Per Curiam.This is an automobile collision case. The only ground urged for a new trial is that the amount of the verdict is excessive and contrary to the weight of the evidence as to damages. The suit is by a married woman for personal injury and by her husband per quod. The verdict in her favor was for $3,000 and in his favor for $250. He claimed injury to the automobile as well as medical expenses and loss of consortium, but the judge excluded the former item. The husband paid about $50 for doctors’ bills and was deprived of the services and society of his wife in whole or part for several weeks.
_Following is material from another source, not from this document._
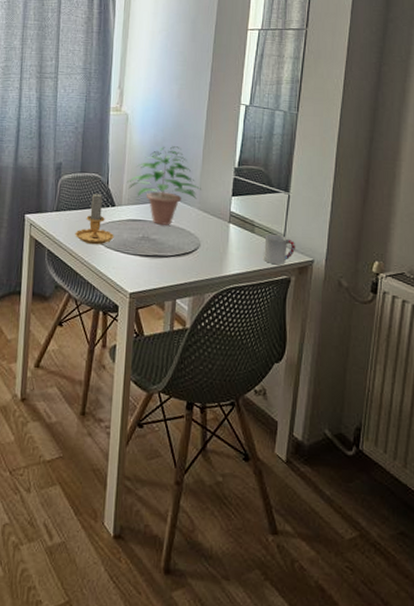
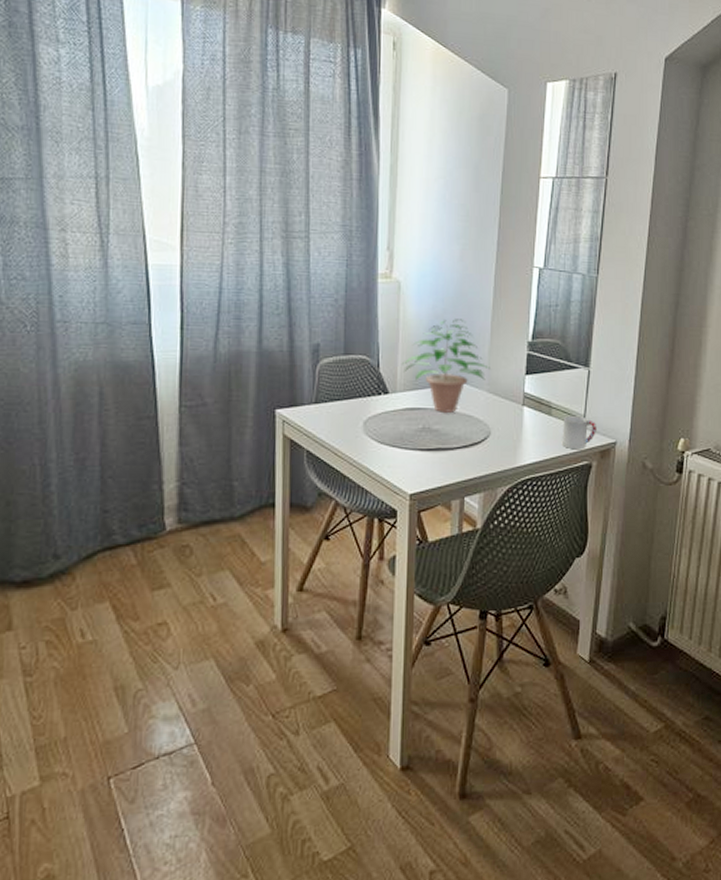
candle: present [75,193,114,245] -> none [340,378,389,441]

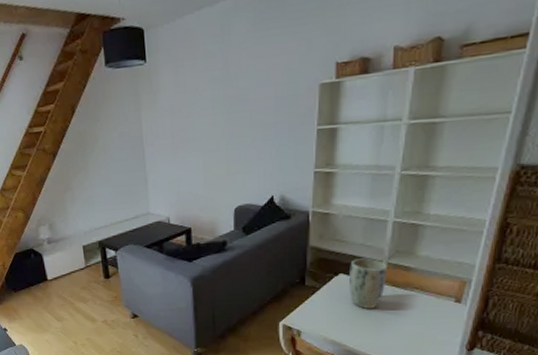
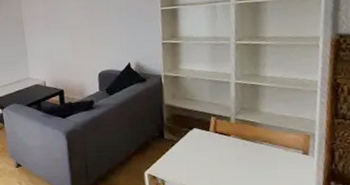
plant pot: present [348,258,388,309] -> none [202,114,237,160]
Under the circumstances, it is claimed that a verdict of $250 was excessive; but we think the jury was entitled to place some sort of money value on the foregoing deprivation, and are unable to say that the amount found in favor of the husband was excessive.
Now, as to the wife, the circumstances of the accident have a bearing on the amount of damages. The accident occurred in this way: Plaintiffs’ car, driven by the husband, was pro*1078ceeding easterly on East Front street, Plainfield, and about to cross the intersection of Westervelt avenue. We gather that Westervelt avenue runs north and south until it reaches Front street, and stops at that point, but that on the south side of Front street opposite the end of Westervelt avenue is something that is called a driveway. The defendants’ automobile truck was moving southerly on Westervelt avenue into Front street and undertook to turn to its left or easterly into Front street. Just as it was coming into Front street, there were two cars coming from the east on the north side of Front street, and the truck made a wide, sweep to get around in front of the first of these cars which had to put on the brakes with power in order to avoid striking it, and then swung eastward just in time to pick up the plaintiffs’ car on the south side of the street. Plaintiff endeavored to make a turn into the driveway to get away from the truck, but failed, the truck catching the hinder part of the plaintiffs’ car and smashing it up against a tree, throwing Mrs. Caul all around in the car, smashing all the glass, partially breaking one rib, as the jury were clearly entitled to find, cutting her upper lip through in the middle and severing the septum of the nose, leaving a permanent scar, generally shaking her up and bruising her, and leaving her in a very nervous and apprehensive state so that she has headaches and does not dare to go out in the car with her husband any mote. The accident took place'on August 8th, 1927, and the trial was had on the 27th of March, 1928. We might add that the’ woman was in bed for two or three weeks and suffered a great deal of pain.
From the foregoing facts it seems very evident to us that the female plaintiff was quite seriously injured; and, after a careful consideration of the case, we do not feel justified in disturbing this verdict.
The rule to show cause will be discharged.